**Evaluating solutions to intractable problems**

There are many relatively easy and quick-to-solve problems. But there are also many that are just plain hard. In such a scenario, when a problem is unsolvable exactly in practice, we are usually happy enough to have any solution which gives results close enough to the optimum.

This type of problem makes for a great test: giving a programmer an impossible task and seeing how close they can get to solving the unsolvable. It takes lots of creativity and intuition.

**Sample challenge**

Imagine the following real life setting of the following: the so-called Dominating Set Problem. Let's say there are some cities connected by roads. There is only at most one road between any two cities (so some cities are not connected directly). A company which sells smartphones would like to take over as much of the market as possible. To do that they would have to own a store in some cities, so that for every city there either is a store in this city or in a neighboring one. Of course, the company wants to spend as little money as possible so the number of cities in which they will build a store should be minimal. Having a map with cities and roads, the programmer's task is to determine in which cities the company should build a store.

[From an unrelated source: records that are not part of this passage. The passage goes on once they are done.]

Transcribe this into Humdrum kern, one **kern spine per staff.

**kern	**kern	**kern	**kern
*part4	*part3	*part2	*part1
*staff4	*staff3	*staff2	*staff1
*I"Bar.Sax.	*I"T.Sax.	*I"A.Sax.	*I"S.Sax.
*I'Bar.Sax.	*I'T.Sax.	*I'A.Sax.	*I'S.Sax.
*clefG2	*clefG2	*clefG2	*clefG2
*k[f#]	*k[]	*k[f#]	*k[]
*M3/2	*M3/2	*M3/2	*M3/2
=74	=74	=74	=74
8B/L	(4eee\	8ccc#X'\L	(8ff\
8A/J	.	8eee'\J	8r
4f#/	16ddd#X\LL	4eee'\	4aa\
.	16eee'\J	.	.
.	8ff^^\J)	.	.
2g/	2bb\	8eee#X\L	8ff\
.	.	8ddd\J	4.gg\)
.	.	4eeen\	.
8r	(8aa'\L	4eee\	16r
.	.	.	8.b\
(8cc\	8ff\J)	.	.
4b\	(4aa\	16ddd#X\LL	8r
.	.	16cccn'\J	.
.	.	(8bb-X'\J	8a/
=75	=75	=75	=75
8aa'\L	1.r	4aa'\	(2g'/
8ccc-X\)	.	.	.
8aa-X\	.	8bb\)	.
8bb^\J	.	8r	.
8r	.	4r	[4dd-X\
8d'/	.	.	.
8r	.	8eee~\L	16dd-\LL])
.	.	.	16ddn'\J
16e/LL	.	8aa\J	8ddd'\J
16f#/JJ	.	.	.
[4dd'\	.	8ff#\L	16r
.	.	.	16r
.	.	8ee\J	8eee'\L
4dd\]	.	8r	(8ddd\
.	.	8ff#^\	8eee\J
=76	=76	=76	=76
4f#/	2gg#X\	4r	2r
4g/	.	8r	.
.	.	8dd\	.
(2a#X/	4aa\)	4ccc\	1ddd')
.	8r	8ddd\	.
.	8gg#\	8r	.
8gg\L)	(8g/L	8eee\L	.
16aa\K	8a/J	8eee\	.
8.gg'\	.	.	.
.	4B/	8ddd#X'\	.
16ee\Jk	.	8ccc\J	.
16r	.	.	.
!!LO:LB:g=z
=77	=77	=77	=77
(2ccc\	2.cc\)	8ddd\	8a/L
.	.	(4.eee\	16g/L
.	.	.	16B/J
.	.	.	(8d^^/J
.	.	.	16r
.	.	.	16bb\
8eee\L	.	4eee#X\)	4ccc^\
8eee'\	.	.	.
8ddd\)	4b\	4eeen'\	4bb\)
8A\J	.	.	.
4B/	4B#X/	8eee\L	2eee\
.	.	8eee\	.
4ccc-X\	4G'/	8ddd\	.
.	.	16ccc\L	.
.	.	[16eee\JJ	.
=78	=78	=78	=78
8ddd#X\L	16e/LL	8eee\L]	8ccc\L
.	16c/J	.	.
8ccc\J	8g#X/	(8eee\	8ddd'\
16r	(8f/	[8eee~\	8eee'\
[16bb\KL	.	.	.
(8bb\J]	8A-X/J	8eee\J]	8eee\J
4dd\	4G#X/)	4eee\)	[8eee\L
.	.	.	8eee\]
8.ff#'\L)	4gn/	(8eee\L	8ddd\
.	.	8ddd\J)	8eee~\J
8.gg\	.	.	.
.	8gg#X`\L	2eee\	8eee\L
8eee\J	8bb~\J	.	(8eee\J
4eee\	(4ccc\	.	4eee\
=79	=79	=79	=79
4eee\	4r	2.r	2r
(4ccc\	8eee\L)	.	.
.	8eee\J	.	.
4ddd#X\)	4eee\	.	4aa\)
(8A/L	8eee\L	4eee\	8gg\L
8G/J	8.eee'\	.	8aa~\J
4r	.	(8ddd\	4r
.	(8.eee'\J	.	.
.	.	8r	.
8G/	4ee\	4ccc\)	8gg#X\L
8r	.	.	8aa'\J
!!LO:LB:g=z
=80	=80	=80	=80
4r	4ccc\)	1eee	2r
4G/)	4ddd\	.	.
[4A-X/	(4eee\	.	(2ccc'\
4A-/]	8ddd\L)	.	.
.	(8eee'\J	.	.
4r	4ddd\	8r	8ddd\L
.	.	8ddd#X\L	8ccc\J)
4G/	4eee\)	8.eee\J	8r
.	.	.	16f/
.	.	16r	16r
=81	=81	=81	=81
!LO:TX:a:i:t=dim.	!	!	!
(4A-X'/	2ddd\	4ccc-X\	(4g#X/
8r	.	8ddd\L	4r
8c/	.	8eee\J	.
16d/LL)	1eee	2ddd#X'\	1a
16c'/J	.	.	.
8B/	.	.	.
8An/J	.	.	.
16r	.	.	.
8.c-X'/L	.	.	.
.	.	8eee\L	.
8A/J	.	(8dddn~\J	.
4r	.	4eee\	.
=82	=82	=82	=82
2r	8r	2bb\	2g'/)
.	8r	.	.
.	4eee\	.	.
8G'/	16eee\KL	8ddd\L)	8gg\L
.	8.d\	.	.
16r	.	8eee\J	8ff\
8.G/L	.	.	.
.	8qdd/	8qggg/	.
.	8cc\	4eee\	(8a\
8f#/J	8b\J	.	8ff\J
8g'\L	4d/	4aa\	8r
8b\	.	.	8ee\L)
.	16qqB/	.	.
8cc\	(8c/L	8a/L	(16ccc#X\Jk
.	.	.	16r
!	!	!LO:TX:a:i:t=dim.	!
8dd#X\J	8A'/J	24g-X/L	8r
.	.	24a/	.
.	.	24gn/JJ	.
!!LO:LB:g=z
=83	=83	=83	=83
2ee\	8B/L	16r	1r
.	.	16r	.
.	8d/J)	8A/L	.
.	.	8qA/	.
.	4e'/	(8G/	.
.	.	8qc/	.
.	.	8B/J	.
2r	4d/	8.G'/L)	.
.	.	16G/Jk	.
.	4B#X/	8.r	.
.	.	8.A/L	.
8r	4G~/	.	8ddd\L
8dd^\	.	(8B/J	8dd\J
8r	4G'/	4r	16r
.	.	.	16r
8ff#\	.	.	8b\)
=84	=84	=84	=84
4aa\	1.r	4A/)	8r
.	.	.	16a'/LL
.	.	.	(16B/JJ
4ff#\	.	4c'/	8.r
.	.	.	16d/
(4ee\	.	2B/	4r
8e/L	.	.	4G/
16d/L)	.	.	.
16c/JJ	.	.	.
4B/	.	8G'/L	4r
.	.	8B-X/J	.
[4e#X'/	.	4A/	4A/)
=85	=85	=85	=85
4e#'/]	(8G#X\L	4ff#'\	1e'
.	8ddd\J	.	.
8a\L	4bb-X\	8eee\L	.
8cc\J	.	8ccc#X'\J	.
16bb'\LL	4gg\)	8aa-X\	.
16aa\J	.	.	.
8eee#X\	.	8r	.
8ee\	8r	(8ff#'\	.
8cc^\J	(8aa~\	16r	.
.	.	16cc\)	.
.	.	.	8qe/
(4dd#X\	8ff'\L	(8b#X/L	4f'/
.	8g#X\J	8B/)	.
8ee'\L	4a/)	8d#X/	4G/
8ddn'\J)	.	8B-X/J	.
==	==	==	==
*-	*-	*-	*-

All known exact solutions to this problem will take more or less forever to calculate the answer for a large number of cities. One way to approach the problem would be to plow through (almost) all possible sets of cities and check whether they constitute a valid solution - but this would take very long. The programmer may, however, skip most of them, still getting a good result and cutting calculation time dramatically.

##### Input

The first line contains the number of cities **n** (n < 20000). After that there comes a
description of the road connections of each city starting from city number 1 to city number **n**. Each city is described
in two lines. In the first one, there is only the number of the city's neighbours. In the second one, there is a list of its neighbours.

##### Output

The first line should contain one number - the number of cities in which the company should build stores. The second line should contain a list of those cities.

##### Scoring

For each test, the programmer receives as many points as the number of cities in which stores needed to be built, provided that the solution fulfills the requirements. Thus, the smaller the score is, the better the program.

##### Example

**input**
7
2
2 5
3
3 5 6
1
6
1
5
0
1
7
**output**
3
2 4 7
**score**
3

Illustration of the input

**Comment to the example**

As you might have noticed, the output above is not the optimal solution.
Two cities are enough to fulfill the requirements: city 5 and city 6.